[[ Entries supplied open ]]
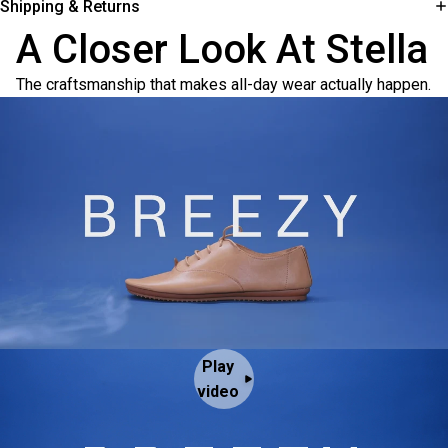
Shipping & Returns
A Closer Look At Stella
The craftsmanship that makes all-day wear actually happen.
Play
video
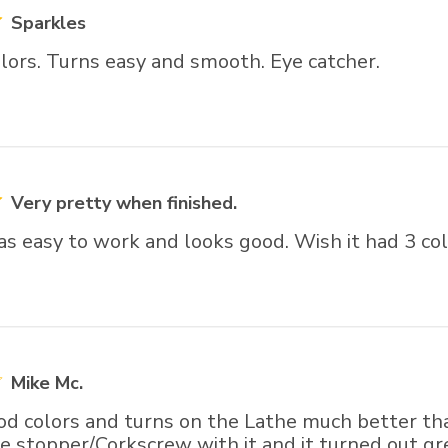
Sparkles
lors. Turns easy and smooth. Eye catcher.
Very pretty when finished.
t was easy to work and looks good. Wish it had 3 col
Mike Mc.
d colors and turns on the Lathe much better than
e stopper/Corkscrew with it and it turned out gr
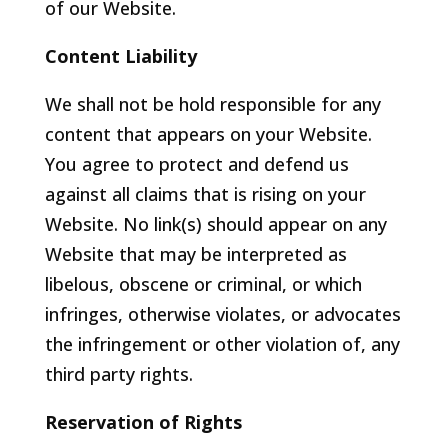
of our Website.
Content Liability
We shall not be hold responsible for any
content that appears on your Website.
You agree to protect and defend us
against all claims that is rising on your
Website. No link(s) should appear on any
Website that may be interpreted as
libelous, obscene or criminal, or which
infringes, otherwise violates, or advocates
the infringement or other violation of, any
third party rights.
Reservation of Rights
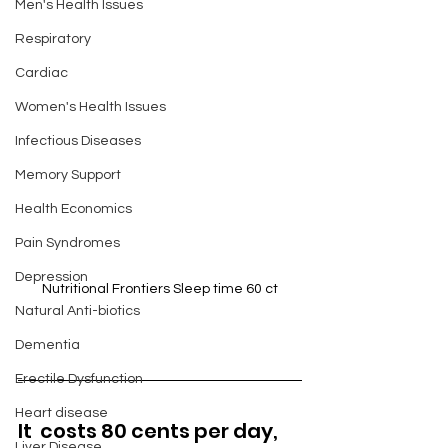
Men's Health Issues
Respiratory
Cardiac
Women's Health Issues
Infectious Diseases
Memory Support
Health Economics
Pain Syndromes
Depression
Nutritional Frontiers Sleep time 60 ct
Natural Anti-biotics
Dementia
Erectile Dysfunction
Heart disease
It  costs 80 cents per day, 
Liver Disease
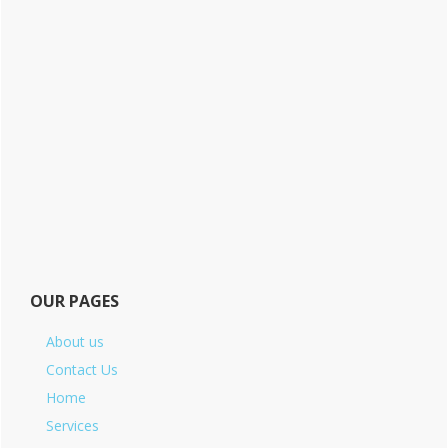
OUR PAGES
About us
Contact Us
Home
Services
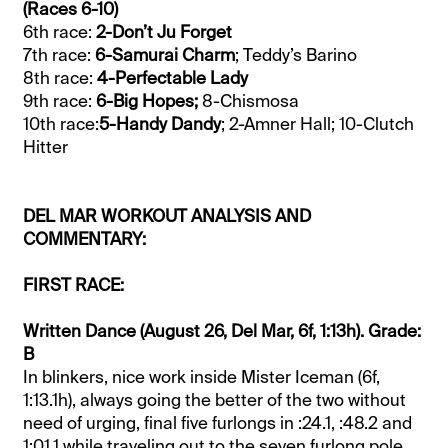
(Races 6-10)
6th race:
2-Don’t Ju Forget
7th race:
6-Samurai Charm
; Teddy’s Barino
8th race:
4-Perfectable Lady
9th race:
6-Big Hopes;
8-Chismosa
10th race:
5-Handy Dandy
; 2-Amner Hall; 10-Clutch
Hitter
DEL MAR WORKOUT ANALYSIS AND
COMMENTARY:
FIRST RACE:
Written Dance (August 26, Del Mar, 6f, 1:13h). Grade:
B
In blinkers, nice work inside Mister Iceman (6f,
1:13.1h), always going the better of the two without
need of urging, final five furlongs in :24.1, :48.2 and
1:01.1 while traveling out to the seven furlong pole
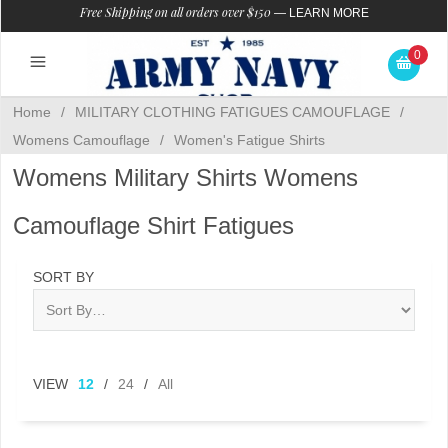
Free Shipping on all orders over $150
—
LEARN MORE
0
Home
/
MILITARY CLOTHING FATIGUES CAMOUFLAGE
/
Womens Camouflage
/
Women's Fatigue Shirts
Womens Military Shirts Womens
Camouflage Shirt Fatigues
SORT BY
VIEW
12
/
24
/
All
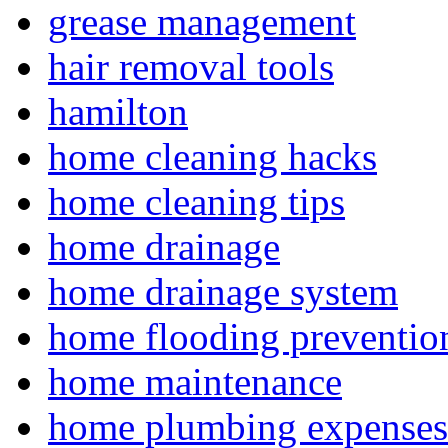
grease management
hair removal tools
hamilton
home cleaning hacks
home cleaning tips
home drainage
home drainage system
home flooding preventio
home maintenance
home plumbing expenses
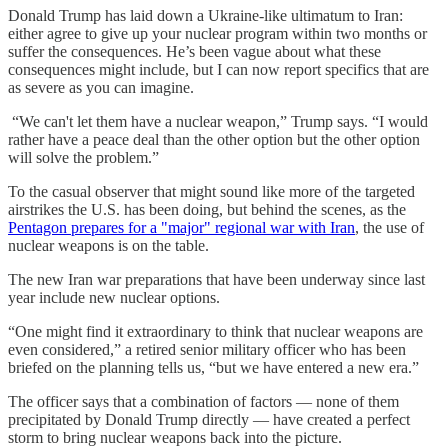
Donald Trump has laid down a Ukraine-like ultimatum to Iran:
either agree to give up your nuclear program within two months or
suffer the consequences. He’s been vague about what these
consequences might include, but I can now report specifics that are
as severe as you can imagine.
“We can't let them have a nuclear weapon,” Trump says. “I would
rather have a peace deal than the other option but the other option
will solve the problem.”
To the casual observer that might sound like more of the targeted
airstrikes the U.S. has been doing, but behind the scenes, as the
Pentagon prepares for a "major" regional war with Iran
, the use of
nuclear weapons is on the table.
The new Iran war preparations that have been underway since last
year include new nuclear options.
“One might find it extraordinary to think that nuclear weapons are
even considered,” a retired senior military officer who has been
briefed on the planning tells us, “but we have entered a new era.”
The officer says that a combination of factors — none of them
precipitated by Donald Trump directly — have created a perfect
storm to bring nuclear weapons back into the picture.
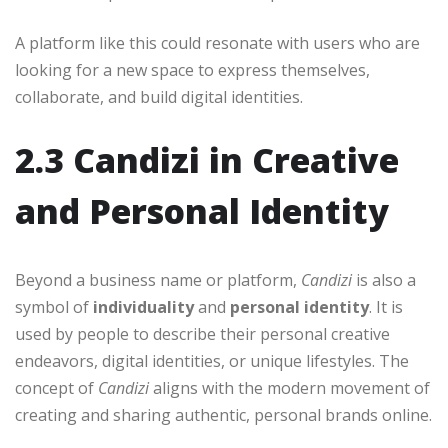
A platform like this could resonate with users who are
looking for a new space to express themselves,
collaborate, and build digital identities.
2.3 Candizi in Creative
and Personal Identity
Beyond a business name or platform,
Candizi
is also a
symbol of
individuality
and
personal identity
. It is
used by people to describe their personal creative
endeavors, digital identities, or unique lifestyles. The
concept of
Candizi
aligns with the modern movement of
creating and sharing authentic, personal brands online.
[[ Entries supplied closed ]]
* **Work to be completed**:
Rewrite the rows with each "Candizi" replaced by "Brandora" and nothing else changed. Omit the pictures from your answer.

* **Task solution**:
Shipping & Returns
A Closer Look At Stella
The craftsmanship that makes all-day wear actually happen.
Play
video
Sparkles
lors. Turns easy and smooth. Eye catcher.
Very pretty when finished.
t was easy to work and looks good. Wish it had 3 col
Mike Mc.
d colors and turns on the Lathe much better than
e stopper/Corkscrew with it and it turned out gr
of our Website.
Content Liability
We shall not be hold responsible for any
content that appears on your Website.
You agree to protect and defend us
against all claims that is rising on your
Website. No link(s) should appear on any
Website that may be interpreted as
libelous, obscene or criminal, or which
infringes, otherwise violates, or advocates
the infringement or other violation of, any
third party rights.
Reservation of Rights
Men's Health Issues
Respiratory
Cardiac
Women's Health Issues
Infectious Diseases
Memory Support
Health Economics
Pain Syndromes
Depression
Nutritional Frontiers Sleep time 60 ct
Natural Anti-biotics
Dementia
Erectile Dysfunction
Heart disease
It  costs 80 cents per day, 
Liver Disease
OUR PAGES
About us
Contact Us
Home
Services
(Races 6-10)
6th race:
2-Don’t Ju Forget
7th race:
6-Samurai Charm
; Teddy’s Barino
8th race:
4-Perfectable Lady
9th race:
6-Big Hopes;
8-Chismosa
10th race:
5-Handy Dandy
; 2-Amner Hall; 10-Clutch
Hitter
DEL MAR WORKOUT ANALYSIS AND
COMMENTARY:
FIRST RACE:
Written Dance (August 26, Del Mar, 6f, 1:13h). Grade:
B
In blinkers, nice work inside Mister Iceman (6f,
1:13.1h), always going the better of the two without
need of urging, final five furlongs in :24.1, :48.2 and
1:01.1 while traveling out to the seven furlong pole
Free Shipping on all orders over $150
—
LEARN MORE
0
Home
/
MILITARY CLOTHING FATIGUES CAMOUFLAGE
/
Womens Camouflage
/
Women's Fatigue Shirts
Womens Military Shirts Womens
Camouflage Shirt Fatigues
SORT BY
VIEW
12
/
24
/
All
grease management
hair removal tools
hamilton
home cleaning hacks
home cleaning tips
home drainage
home drainage system
home flooding preventio
home maintenance
home plumbing expenses
Donald Trump has laid down a Ukraine-like ultimatum to Iran:
either agree to give up your nuclear program within two months or
suffer the consequences. He’s been vague about what these
consequences might include, but I can now report specifics that are
as severe as you can imagine.
“We can't let them have a nuclear weapon,” Trump says. “I would
rather have a peace deal than the other option but the other option
will solve the problem.”
To the casual observer that might sound like more of the targeted
airstrikes the U.S. has been doing, but behind the scenes, as the
Pentagon prepares for a "major" regional war with Iran
, the use of
nuclear weapons is on the table.
The new Iran war preparations that have been underway since last
year include new nuclear options.
“One might find it extraordinary to think that nuclear weapons are
even considered,” a retired senior military officer who has been
briefed on the planning tells us, “but we have entered a new era.”
The officer says that a combination of factors — none of them
precipitated by Donald Trump directly — have created a perfect
storm to bring nuclear weapons back into the picture.
A platform like this could resonate with users who are
looking for a new space to express themselves,
collaborate, and build digital identities.
2.3 Brandora in Creative
and Personal Identity
Beyond a business name or platform,
Brandora
is also a
symbol of
individuality
and
personal identity
. It is
used by people to describe their personal creative
endeavors, digital identities, or unique lifestyles. The
concept of
Brandora
aligns with the modern movement of
creating and sharing authentic, personal brands online.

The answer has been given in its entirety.